The desired result is obtained.

Claims

1. The algorithm for parallel detection of the OCA defects by the aid of the FFT-based super-large image GPU mainly aims at visual detection task requirements such as high-precision real-time performance of super-large images in industrial products, improves parallelism and achieves the purpose of fast calculation on the basis of fast Fourier transform, and has the following main innovation points.

2. The algorithm of claim 1, wherein the inner multi-layer loop is modified to enhance the representation of parallelism by using a shift pattern of indices to allow arrays to be indexed with a uniform pattern.

3. The algorithm of claim 2, wherein parity patterns in the multi-level loop are replaced with branch conditional predicate statements to facilitate GPU parallelism.
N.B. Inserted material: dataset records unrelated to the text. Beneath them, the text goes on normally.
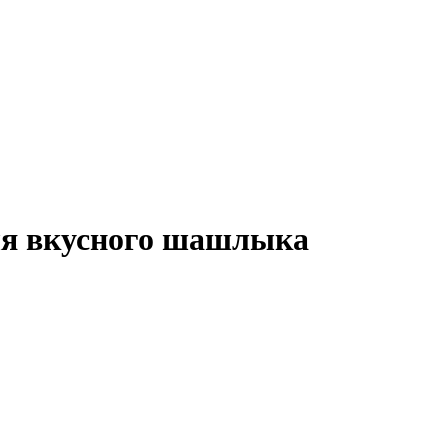
для вкусного шашлыка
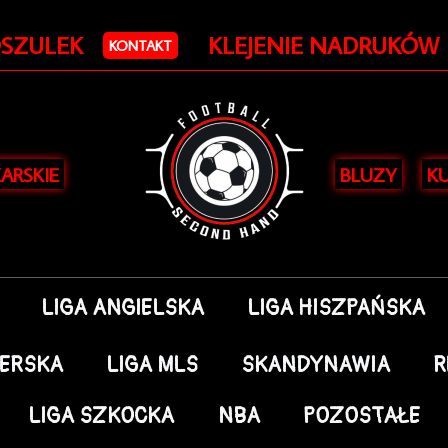
Posortowane
według
OSZULEK
KLEJENIE NADRUKÓW
najnowszych
KONTAKT
KARSKIE
BLUZY
KU
LIGA ANGIELSKA
LIGA HISZPAŃSKA
DERSKA
LIGA MLS
SKANDYNAWIA
R
LIGA SZKOCKA
NBA
POZOSTAŁE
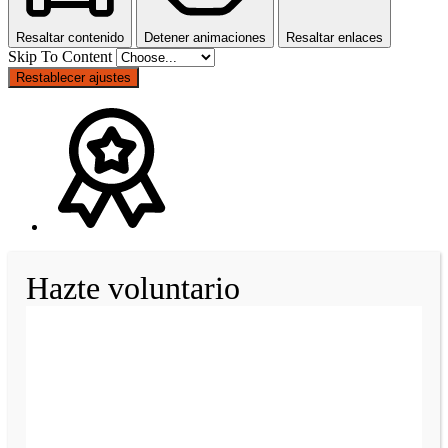
Resaltar contenido
Detener animaciones
Resaltar enlaces
Skip To Content
Restablecer ajustes
Hazte voluntario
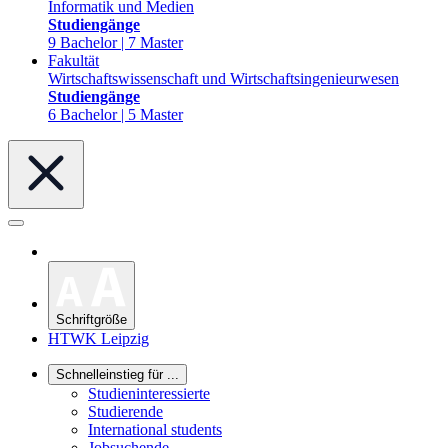
Informatik und Medien
Studiengänge
9 Bachelor | 7 Master
Fakultät
Wirtschaftswissenschaft und Wirtschaftsingenieurwesen
Studiengänge
6 Bachelor | 5 Master
Schriftgröße
HTWK Leipzig
Schnelleinstieg für ...
Studieninteressierte
Studierende
International students
Jobsuchende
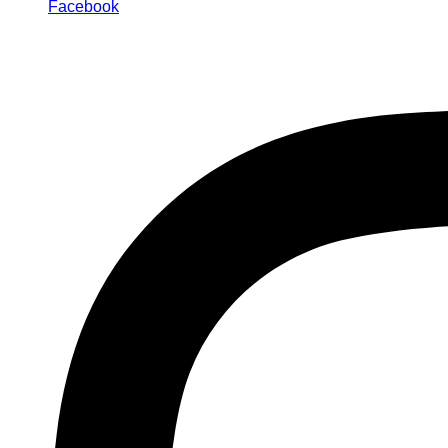
Facebook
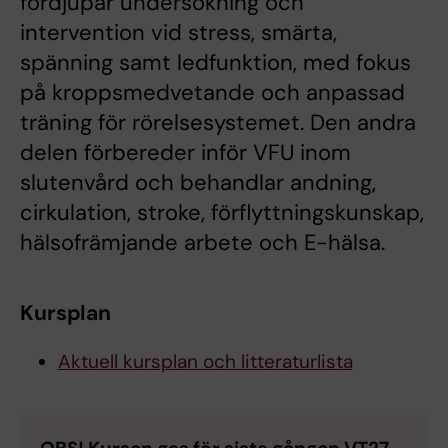
fördjupar undersökning och
intervention vid stress, smärta,
spänning samt ledfunktion, med fokus
på kroppsmedvetande och anpassad
träning för rörelsesystemet. Den andra
delen förbereder inför VFU inom
slutenvård och behandlar andning,
cirkulation, stroke, förflyttningskunskap,
hälsofrämjande arbete och E-hälsa.
Kursplan
Aktuell kursplan och litteraturlista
The conditional branch outcome is recorded with a pool type array flag. Because the branch condition judgment performance of the GPU end is lower than that of the CPU end, the flag array is calculated and assigned at the CPU end, and then the flag array is transmitted into a shared memory of the GPU, so that the access efficiency is improved, when the GPU end performs calculation, the flag array can be directly inquired to obtain a result quickly, and subscripts are convenient to unify and calculate in a multi-thread parallel mode.

4. The algorithm of claim 1, wherein the coefficients of the fourier transform are pre-computed in the CPU and then transmitted to the GPU shared memory once, thereby improving the computational efficiency and reducing the transmission time per computation.